Lines before the one containing "[186,445,262,461] iloczynów ->" are excluded; reproduce that line and all lines after it in the entries below, exactly.

[Change detection data]
---------------

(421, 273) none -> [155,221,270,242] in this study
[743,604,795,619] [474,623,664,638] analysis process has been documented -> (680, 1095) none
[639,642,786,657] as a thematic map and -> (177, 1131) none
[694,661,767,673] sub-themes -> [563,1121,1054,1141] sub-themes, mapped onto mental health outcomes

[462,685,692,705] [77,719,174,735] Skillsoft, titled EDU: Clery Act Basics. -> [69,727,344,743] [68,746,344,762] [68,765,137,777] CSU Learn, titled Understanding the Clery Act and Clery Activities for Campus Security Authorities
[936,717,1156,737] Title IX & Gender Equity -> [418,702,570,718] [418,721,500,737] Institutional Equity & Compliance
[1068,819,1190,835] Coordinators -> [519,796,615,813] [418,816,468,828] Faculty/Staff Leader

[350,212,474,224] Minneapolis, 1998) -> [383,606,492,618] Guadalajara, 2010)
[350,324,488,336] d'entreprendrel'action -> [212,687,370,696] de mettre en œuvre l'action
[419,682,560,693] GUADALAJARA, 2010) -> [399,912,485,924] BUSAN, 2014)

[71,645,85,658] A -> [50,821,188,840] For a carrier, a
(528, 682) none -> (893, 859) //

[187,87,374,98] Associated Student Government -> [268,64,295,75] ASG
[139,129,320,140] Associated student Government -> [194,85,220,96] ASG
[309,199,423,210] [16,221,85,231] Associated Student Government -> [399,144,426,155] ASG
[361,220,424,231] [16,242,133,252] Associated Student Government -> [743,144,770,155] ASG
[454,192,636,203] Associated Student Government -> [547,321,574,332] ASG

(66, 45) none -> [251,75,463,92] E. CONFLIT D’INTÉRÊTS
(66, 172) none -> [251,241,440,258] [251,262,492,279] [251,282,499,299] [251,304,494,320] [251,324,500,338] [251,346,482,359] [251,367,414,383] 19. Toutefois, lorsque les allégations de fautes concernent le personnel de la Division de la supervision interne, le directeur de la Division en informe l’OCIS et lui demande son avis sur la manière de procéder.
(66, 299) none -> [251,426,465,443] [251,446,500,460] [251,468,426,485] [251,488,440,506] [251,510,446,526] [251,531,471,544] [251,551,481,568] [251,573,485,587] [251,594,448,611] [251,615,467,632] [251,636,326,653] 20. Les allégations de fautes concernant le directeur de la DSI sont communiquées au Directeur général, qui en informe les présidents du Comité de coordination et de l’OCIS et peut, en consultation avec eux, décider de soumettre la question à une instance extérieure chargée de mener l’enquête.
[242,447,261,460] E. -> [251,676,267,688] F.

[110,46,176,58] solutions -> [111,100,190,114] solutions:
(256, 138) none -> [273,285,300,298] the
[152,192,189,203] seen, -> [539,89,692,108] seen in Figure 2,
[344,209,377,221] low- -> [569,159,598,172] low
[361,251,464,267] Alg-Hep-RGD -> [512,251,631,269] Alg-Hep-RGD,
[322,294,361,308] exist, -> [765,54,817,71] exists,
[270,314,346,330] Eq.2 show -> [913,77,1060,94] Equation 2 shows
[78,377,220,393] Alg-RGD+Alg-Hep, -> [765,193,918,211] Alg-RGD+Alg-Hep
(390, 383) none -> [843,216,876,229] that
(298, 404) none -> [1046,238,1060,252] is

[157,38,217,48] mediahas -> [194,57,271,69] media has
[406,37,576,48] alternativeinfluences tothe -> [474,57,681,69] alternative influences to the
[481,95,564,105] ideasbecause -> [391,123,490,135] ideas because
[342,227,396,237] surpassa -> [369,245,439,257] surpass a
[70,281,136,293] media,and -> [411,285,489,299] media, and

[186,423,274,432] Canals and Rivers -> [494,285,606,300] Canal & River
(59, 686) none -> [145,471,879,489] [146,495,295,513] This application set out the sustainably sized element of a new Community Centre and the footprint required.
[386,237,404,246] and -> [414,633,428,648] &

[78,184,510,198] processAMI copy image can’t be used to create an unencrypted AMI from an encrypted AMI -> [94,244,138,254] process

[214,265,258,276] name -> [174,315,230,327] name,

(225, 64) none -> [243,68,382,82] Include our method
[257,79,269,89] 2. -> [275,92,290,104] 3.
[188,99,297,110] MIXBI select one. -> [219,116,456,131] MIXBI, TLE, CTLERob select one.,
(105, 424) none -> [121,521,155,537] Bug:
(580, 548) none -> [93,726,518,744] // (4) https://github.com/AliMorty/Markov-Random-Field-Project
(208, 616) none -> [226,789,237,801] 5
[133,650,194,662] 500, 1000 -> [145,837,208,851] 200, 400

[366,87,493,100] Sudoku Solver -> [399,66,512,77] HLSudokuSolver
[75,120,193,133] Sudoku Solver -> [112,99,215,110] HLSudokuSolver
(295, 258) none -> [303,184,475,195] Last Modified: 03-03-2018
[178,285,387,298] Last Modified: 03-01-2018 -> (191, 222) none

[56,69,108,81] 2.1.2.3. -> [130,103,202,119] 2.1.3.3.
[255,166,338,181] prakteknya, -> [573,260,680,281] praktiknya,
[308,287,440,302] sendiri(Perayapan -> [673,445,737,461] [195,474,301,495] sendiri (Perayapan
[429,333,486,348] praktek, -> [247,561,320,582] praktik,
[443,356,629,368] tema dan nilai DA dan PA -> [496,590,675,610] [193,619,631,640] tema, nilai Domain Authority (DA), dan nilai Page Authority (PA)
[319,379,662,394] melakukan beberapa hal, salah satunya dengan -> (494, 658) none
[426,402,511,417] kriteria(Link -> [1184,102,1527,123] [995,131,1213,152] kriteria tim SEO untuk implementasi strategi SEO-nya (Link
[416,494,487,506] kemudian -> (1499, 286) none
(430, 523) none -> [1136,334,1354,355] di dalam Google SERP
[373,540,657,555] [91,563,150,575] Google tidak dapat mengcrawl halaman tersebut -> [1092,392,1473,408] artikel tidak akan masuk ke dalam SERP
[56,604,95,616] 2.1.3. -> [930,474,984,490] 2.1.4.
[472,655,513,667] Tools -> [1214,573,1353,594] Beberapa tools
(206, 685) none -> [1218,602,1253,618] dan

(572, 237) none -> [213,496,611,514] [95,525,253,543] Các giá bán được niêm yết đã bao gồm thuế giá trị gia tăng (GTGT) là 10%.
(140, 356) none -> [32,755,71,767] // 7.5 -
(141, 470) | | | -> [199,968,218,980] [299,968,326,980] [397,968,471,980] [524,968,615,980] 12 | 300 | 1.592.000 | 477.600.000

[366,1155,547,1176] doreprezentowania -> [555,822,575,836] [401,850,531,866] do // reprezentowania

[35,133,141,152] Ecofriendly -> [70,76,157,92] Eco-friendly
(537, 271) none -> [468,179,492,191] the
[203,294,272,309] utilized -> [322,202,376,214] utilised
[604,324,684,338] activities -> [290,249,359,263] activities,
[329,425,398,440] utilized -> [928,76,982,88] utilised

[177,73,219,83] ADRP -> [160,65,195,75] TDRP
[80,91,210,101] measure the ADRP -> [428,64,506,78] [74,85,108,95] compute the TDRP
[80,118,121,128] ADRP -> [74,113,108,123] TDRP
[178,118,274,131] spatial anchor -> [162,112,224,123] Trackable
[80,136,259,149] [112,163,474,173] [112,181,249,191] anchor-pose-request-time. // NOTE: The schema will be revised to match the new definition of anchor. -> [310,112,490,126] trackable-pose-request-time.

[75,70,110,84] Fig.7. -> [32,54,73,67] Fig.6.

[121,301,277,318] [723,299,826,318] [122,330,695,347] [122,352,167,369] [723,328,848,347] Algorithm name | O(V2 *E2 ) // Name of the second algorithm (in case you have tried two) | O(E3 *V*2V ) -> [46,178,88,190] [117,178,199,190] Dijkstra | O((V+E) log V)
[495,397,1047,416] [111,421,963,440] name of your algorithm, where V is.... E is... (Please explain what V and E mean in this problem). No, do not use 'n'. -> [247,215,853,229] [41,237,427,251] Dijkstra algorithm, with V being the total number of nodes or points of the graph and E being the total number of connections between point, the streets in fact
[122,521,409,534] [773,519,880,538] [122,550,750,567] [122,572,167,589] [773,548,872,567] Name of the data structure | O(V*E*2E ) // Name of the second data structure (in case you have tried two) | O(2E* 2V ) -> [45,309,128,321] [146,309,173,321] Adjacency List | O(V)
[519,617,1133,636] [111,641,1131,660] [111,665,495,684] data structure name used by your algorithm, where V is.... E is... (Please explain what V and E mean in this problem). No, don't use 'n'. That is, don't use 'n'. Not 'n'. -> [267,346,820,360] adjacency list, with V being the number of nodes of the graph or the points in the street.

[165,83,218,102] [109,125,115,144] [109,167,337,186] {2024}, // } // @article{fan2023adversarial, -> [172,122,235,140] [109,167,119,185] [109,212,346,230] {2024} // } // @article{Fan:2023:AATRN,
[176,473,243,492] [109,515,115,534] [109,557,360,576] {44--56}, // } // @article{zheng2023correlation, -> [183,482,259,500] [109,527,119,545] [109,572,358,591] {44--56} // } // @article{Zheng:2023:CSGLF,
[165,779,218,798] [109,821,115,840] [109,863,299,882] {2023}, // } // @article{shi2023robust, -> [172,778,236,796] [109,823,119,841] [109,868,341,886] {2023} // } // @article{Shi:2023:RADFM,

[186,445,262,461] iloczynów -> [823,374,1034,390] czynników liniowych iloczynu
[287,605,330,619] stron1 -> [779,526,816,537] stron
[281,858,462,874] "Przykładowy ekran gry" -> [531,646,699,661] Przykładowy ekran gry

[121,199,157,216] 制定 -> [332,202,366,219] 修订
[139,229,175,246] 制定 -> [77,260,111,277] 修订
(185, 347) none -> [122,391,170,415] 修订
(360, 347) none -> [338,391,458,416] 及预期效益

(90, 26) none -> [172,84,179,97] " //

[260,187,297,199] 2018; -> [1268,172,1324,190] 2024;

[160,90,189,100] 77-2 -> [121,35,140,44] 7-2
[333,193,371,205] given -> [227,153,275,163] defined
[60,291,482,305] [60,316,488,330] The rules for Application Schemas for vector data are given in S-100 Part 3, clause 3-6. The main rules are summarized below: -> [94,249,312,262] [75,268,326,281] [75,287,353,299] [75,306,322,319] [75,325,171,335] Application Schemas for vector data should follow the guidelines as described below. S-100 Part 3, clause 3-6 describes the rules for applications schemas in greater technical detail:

---------------

Answer to the problem
[186,445,262,461] iloczynów -> [823,374,1034,390] czynników liniowych iloczynu
[287,605,330,619] stron1 -> [779,526,816,537] stron
[281,858,462,874] "Przykładowy ekran gry" -> [531,646,699,661] Przykładowy ekran gry

[121,199,157,216] 制定 -> [332,202,366,219] 修订
[139,229,175,246] 制定 -> [77,260,111,277] 修订
(185, 347) none -> [122,391,170,415] 修订
(360, 347) none -> [338,391,458,416] 及预期效益

(90, 26) none -> [172,84,179,97] " //

[260,187,297,199] 2018; -> [1268,172,1324,190] 2024;

[160,90,189,100] 77-2 -> [121,35,140,44] 7-2
[333,193,371,205] given -> [227,153,275,163] defined
[60,291,482,305] [60,316,488,330] The rules for Application Schemas for vector data are given in S-100 Part 3, clause 3-6. The main rules are summarized below: -> [94,249,312,262] [75,268,326,281] [75,287,353,299] [75,306,322,319] [75,325,171,335] Application Schemas for vector data should follow the guidelines as described below. S-100 Part 3, clause 3-6 describes the rules for applications schemas in greater technical detail:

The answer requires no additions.